A photo of a role of material with a blue glow

Source: © Huisheng Peng’ s group

A 6m × 25cm large-area display textile containing approximately 500,000 electroluminescent units

A six-metre long piece of fabric woven from conductive polymer strands and luminescent fibres is the largest flexible textile display ever made. The material, which can be folded, bent, stretched and even withstands 100 cycles in a washing machine, could allow wearers to read messages or driving instruction off their sleeve.

Traditional display technologies aren’t suitable for clothing – light-emitting diodes are too rigid and organic thin film fibres are too fragile. There are more flexible and robust devices such as optical fibres or polymer light-emitting electrochemical cells, but they often show only a single pattern and don’t work as dynamic displays.

A team of researchers from China, Germany, US and Australia has now created a flexible display fabric that is robust, dynamic and can be assembled over wide areas. Their biggest piece measures 6m by 25cm, containing 500,000 electroluminescent units spaced only 800μm apart. The fabric’s light output is unfazed by 1000 cycles of bending, stretching and pressing, 10,000 cycles of folding, and 100 machine-washing and drying cycles.
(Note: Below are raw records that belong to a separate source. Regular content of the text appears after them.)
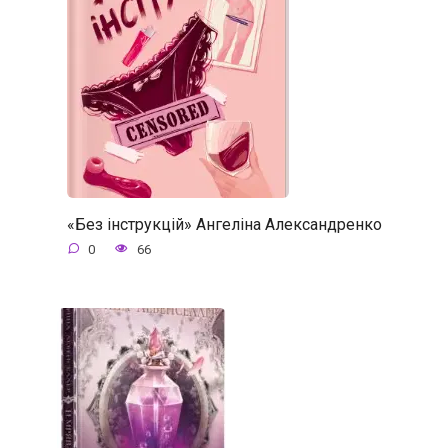
«Без інструкцій» Ангеліна Александренко
0
66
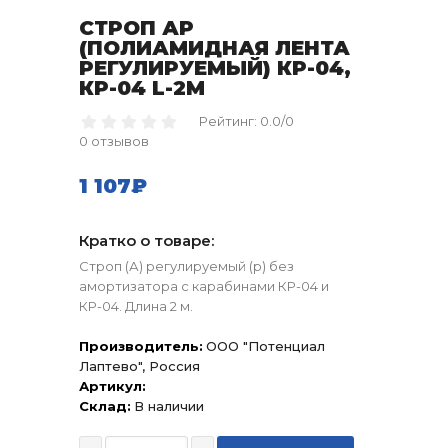
СТРОП АР
(ПОЛИАМИДНАЯ ЛЕНТА
РЕГУЛИРУЕМЫЙ) КР-04,
КР-04 L-2М
Рейтинг: 0.0/0
0 отзывов
1 107₽
Кратко о товаре:
Строп (А) регулируемый (р) без
амортизатора с карабинами КР-04 и
КР-04. Длина 2 м.
Производитель:
ООО "Потенциал
Лаптево", Россия
Артикул:
Склад:
В наличии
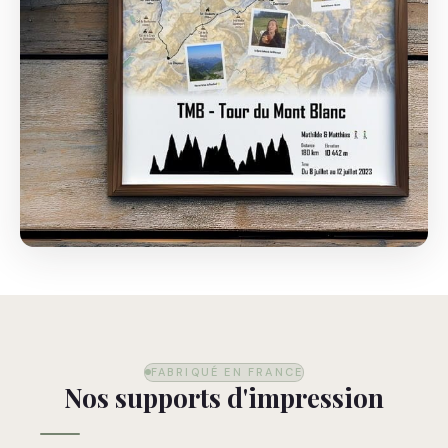
FABRIQUÉ EN FRANCE
Nos supports d'impression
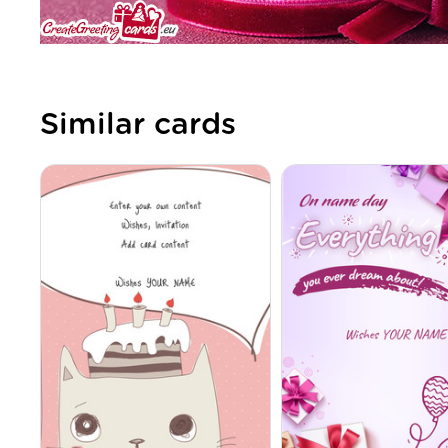
Similar cards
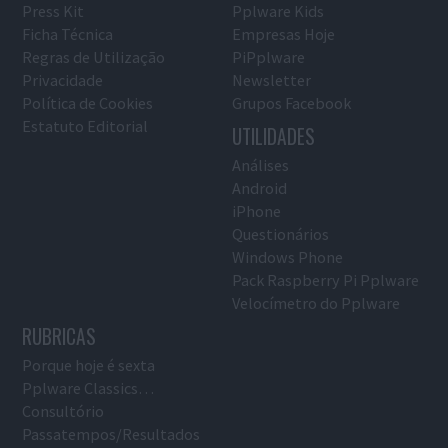
Press Kit
Pplware Kids
Ficha Técnica
Empresas Hoje
Regras de Utilização
PiPplware
Privacidade
Newsletter
Política de Cookies
Grupos Facebook
Estatuto Editorial
UTILIDADES
Análises
Android
iPhone
Questionários
Windows Phone
Pack Raspberry Pi Pplware
Velocímetro do Pplware
RUBRICAS
Porque hoje é sexta
Pplware Classics…
Consultório
Passatempos/Resultados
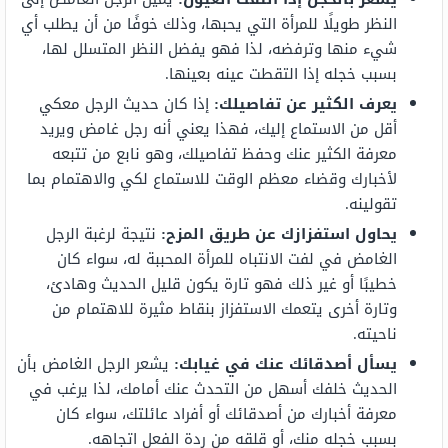
النظر طويلًا للمرأة التي يحبها، وذلك خوفًا من أن يطلب أي
شيء منها وترفضه، لذا فهو يفضل النظر المتسلل لها،
بسبب خجله إذا التقطت عينه بعينها.
يعرف الكثير عن تفاصيلك:
إذا كان حديث الرجل معكي
أقل من الاستماع إليك، فهذا يعني أنه رجل غامض ويريد
معرفة الكثير عنك وحفظ تفاصيلك، وهو نابع من تتبعه
لأخبارك وقضاء معظم الوقت للاستماع لكي والاهتمام بما
تقولينه.
يحاول استفزازك عن طريق المزح:
نتيجة لرغبة الرجل
الغامض في لفت الانتباه للمرأة المحببة له، سواء كان
خطيبًا أو غير ذلك فهو تارة يكون قليل الحديث وهادئ،
وتارة أخرى يتعمك الاستفزاز بنقاط مثيرة للاهتمام من
ناحيته.
يسأل أصدقائك عنك في غيابك:
يشعر الرجل الغامض بأن
الحديث خلفك أسهل من التحدث عنك أمامك، لذا يرغب في
معرفة أخبارك من أصدقائك أو أفراد عائلتك، سواء كان
بسبب خجله منك، أو قلقه من ردة الفعل اتجاهه.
Illustrations and photos showing how electronic textiles could be used in clothing for communication

Source: © Huisheng Peng’ s group

The team have shown off potential applications for the textile that include a satnav display and messaging system

The fabric is made from three types of yarn: a transparent conductive ionic-liquid doped polyurethane yarn, a commercial silver-plated conductive nylon thread coated with luminescent zinc sulfide and a conventional type of yarn such as cotton or polyester. Each point in the woven fabric where the two conductive yarn types meet represents one electroluminescent unit, glowing blue when connected to a low-power alternating voltage. Adding small amounts of different elements such as copper or manganese to the phosphorus sulfide changes the light’s colour.
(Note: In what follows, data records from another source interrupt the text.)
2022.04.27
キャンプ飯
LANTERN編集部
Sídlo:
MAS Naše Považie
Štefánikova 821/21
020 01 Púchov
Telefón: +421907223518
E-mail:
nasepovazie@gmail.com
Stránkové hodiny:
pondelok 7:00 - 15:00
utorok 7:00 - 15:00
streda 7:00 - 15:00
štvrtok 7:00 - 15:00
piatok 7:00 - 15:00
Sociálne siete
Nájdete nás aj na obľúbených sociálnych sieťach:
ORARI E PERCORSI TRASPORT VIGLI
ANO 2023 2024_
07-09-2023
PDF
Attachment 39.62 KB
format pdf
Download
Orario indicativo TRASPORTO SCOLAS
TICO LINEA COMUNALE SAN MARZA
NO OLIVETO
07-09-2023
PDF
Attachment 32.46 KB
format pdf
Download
The scientists connected one of their smaller flexible displays to a keyboard made from silver-plated and carbon fibre yarn, and added a power supply, microcontroller and Bluetooth module. Integrated into a shirtsleeve, the system can show navigation instructions and incoming messages from a phone – and the keyboard even allows the wearer to type a reply.

With advances in decoding brain waves, the researchers also hope to use their display technology in healthcare as an assistive communication tool.